Given task: Reproduce verbatim the portion of the passage on drilling mud and borehole stability starting with "Through the use" and going on through "trajectory, casing point).".

An example output of the FEM is shown in FIG. 4C. Here, the FEM may be used to determine several parameters relating to borehole rock failure, chief among them the minimum and maximum mud weights versus depth (480) or, equivalently, the minimum and maximum borehole pressures versus depth (482) required to prevent borehole failure for drilling applications. FIG. 4C shows that for a given borehole design, the minimum and maximum possible mud weight is given at each depth along with the actual mud weight being used. In this way, the values of mud weights (or, alternatively, downhole pressures) required to prevent borehole rock failure are produced by the FEM. The same maximum borehole pressure is used when the application of embodiments disclosed herein is hydraulic fracturing, or other well stimulation method (the minimum borehole pressure is not used in the case of hydraulic fracturing). For hydraulic fracturing applications, all that is needed from FIG. 4C is the estimation the right most curve of the plot (maximum wellbore pressure for fracturing). In hydraulic fracturing applications, the maximum mud weight/borehole pressure is referred to as wellbore fracturing or breakdown pressure.


Through the use of the FEM, a drilling plan may be determined, the execution of which produces appreciable cost savings and reduced risk to equipment, the borehole (117), and the human workforce. The drilling plan may include a recommended mud formulation, mud weight, and drilling parameters (WOB, RPM, and ROP) for specific BHA (120) and well designs (e.g., well trajectory, casing point).



FIG. 5 presents a flowchart for the method of determining borehole formation stability or, alternatively, fracability in accordance with one or more embodiments. In Step 500, a collection of drilling mud formulations is obtained. This is done by analyzing historical data of previously drilled wells and compiling a list of the drilling fluids that were used. Historical information as to whether the fluid led to a successful hydraulic fracturing job is also obtained. In Step 502, for each drilling mud in the collection, its properties are either obtained from the historical data or determined from a drilling mud created for testing in a laboratory. When tested in a laboratory, properties of the drilling mud may be determined by a tri-axial test at unconfined conditions, a tri-axial test at confined condition, or a Brazilian testing apparatus. The properties of the drilling mud that are obtained may include, for example, HPHT filtration rate, percentage of solids in the fluid, MBT, chloride concentration, PPT spurt volume (200), PPT rate, and mudcake thickness. The charts in FIGS. 2A, 2B, and 2C allow one to see which ranges of values tend to lead to successful hydraulic fracturing. In Step 504, from the analysis of the drilling muds, each drilling mud is tested separately or simultaneously against the criterion of whether it is in the range of drilling mud properties that leads to successful fracturing. For the example of the drilling data compiled and presented in FIGS. 2A, 2B, and 2C, this criterion stipulates that PPT spurt be below 2 ml, PPT total filtration be beneath 15 ml, and HPHT mud cake thickness be below 2/32 inch, respectively. Other combinations of various values of drilling properties, including but not limited to the properties shown and described in FIGS. 2A-2C, may be used as the criterion without departing from the scope disclosed herein.

Data items
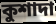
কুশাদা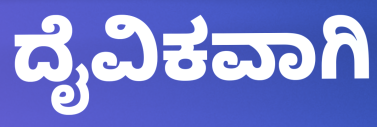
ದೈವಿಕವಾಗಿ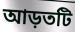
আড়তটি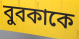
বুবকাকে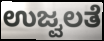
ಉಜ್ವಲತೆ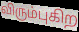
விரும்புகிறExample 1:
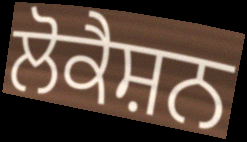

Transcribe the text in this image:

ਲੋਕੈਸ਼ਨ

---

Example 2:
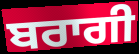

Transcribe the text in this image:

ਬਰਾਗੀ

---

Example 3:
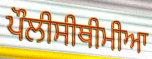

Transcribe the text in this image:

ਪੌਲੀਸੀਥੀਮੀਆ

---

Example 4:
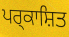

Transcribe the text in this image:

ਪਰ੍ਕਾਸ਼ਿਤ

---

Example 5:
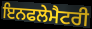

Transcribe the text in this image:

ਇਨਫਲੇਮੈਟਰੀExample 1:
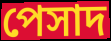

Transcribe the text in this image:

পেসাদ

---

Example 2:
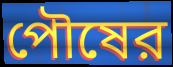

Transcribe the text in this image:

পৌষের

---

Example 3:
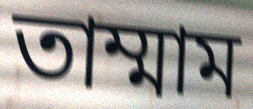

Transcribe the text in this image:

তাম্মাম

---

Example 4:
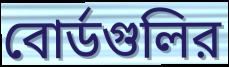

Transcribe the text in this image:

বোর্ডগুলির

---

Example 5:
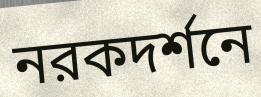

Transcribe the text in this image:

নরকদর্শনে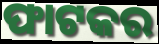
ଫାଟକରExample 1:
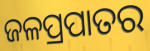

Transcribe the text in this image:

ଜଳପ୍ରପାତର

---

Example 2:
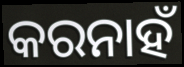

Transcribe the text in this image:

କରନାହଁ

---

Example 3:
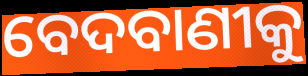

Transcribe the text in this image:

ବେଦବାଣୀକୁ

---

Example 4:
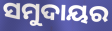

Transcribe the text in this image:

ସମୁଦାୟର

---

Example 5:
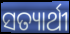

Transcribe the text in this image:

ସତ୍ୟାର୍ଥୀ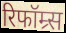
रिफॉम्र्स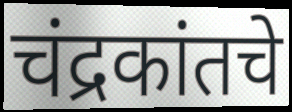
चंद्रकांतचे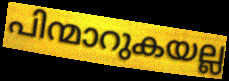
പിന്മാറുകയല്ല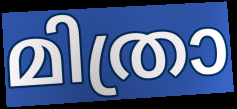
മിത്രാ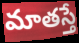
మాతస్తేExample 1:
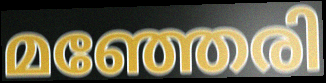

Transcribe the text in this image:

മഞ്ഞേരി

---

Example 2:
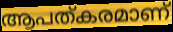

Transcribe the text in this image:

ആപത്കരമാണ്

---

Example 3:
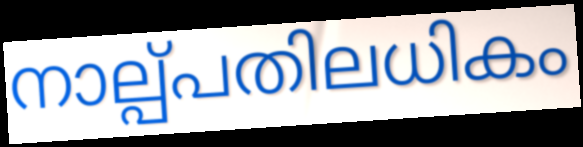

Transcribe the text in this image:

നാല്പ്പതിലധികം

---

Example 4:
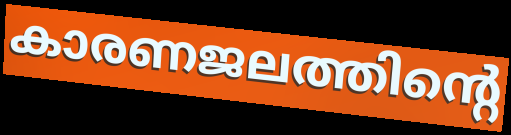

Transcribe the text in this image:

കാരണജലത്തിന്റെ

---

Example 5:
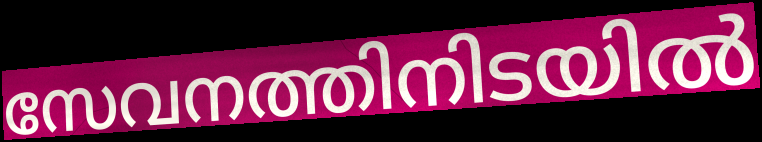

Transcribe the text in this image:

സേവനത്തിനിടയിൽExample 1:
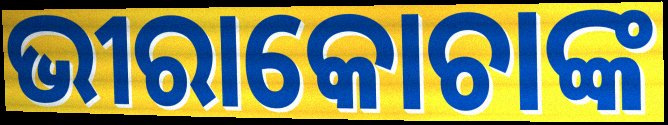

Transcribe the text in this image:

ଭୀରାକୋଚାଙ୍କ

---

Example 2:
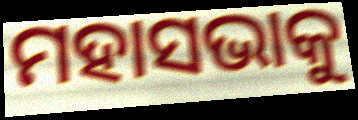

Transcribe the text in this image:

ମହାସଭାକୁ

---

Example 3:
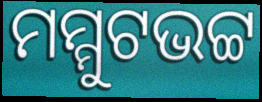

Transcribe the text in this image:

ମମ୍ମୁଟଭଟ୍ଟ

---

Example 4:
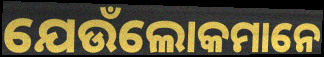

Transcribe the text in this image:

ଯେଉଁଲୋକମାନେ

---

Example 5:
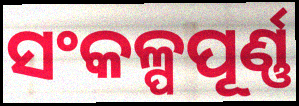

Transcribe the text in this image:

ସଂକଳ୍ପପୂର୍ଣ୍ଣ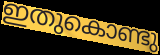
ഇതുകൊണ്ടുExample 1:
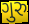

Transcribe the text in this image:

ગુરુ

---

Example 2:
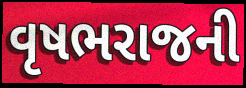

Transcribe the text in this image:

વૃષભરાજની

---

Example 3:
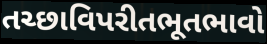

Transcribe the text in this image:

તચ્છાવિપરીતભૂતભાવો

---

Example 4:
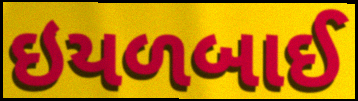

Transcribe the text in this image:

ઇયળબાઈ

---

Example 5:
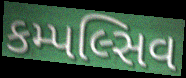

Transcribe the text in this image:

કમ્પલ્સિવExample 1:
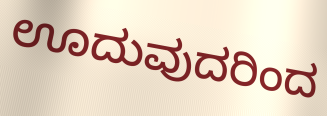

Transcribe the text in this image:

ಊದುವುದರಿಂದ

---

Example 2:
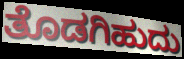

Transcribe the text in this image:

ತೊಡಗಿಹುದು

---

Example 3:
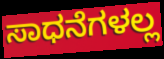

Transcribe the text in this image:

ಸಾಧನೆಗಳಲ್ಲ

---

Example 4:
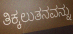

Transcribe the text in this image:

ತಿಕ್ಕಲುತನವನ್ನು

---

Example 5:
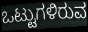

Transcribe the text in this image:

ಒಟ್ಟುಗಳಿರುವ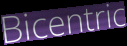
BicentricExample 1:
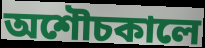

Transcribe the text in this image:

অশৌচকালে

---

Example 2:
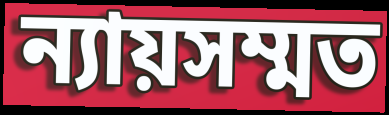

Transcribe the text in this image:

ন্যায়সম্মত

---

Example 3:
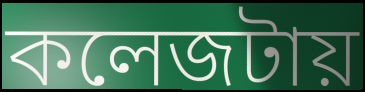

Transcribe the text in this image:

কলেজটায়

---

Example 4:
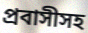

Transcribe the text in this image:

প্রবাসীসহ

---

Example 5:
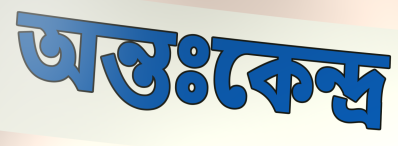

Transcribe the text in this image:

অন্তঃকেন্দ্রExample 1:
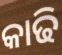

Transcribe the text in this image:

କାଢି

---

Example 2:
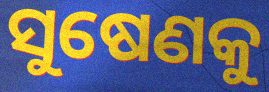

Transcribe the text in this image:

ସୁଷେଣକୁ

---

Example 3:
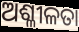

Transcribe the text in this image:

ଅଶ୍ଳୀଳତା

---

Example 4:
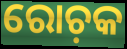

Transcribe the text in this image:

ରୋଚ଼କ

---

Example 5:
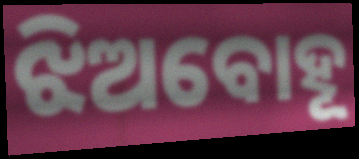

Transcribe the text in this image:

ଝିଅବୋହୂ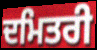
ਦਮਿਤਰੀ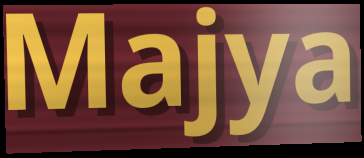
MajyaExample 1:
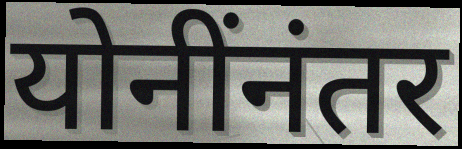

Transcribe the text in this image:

Correct output:
Through the use of the FEM, a drilling plan may be determined, the execution of which produces appreciable cost savings and reduced risk to equipment, the borehole (117), and the human workforce. The drilling plan may include a recommended mud formulation, mud weight, and drilling parameters (WOB, RPM, and ROP) for specific BHA (120) and well designs (e.g., well trajectory, casing point).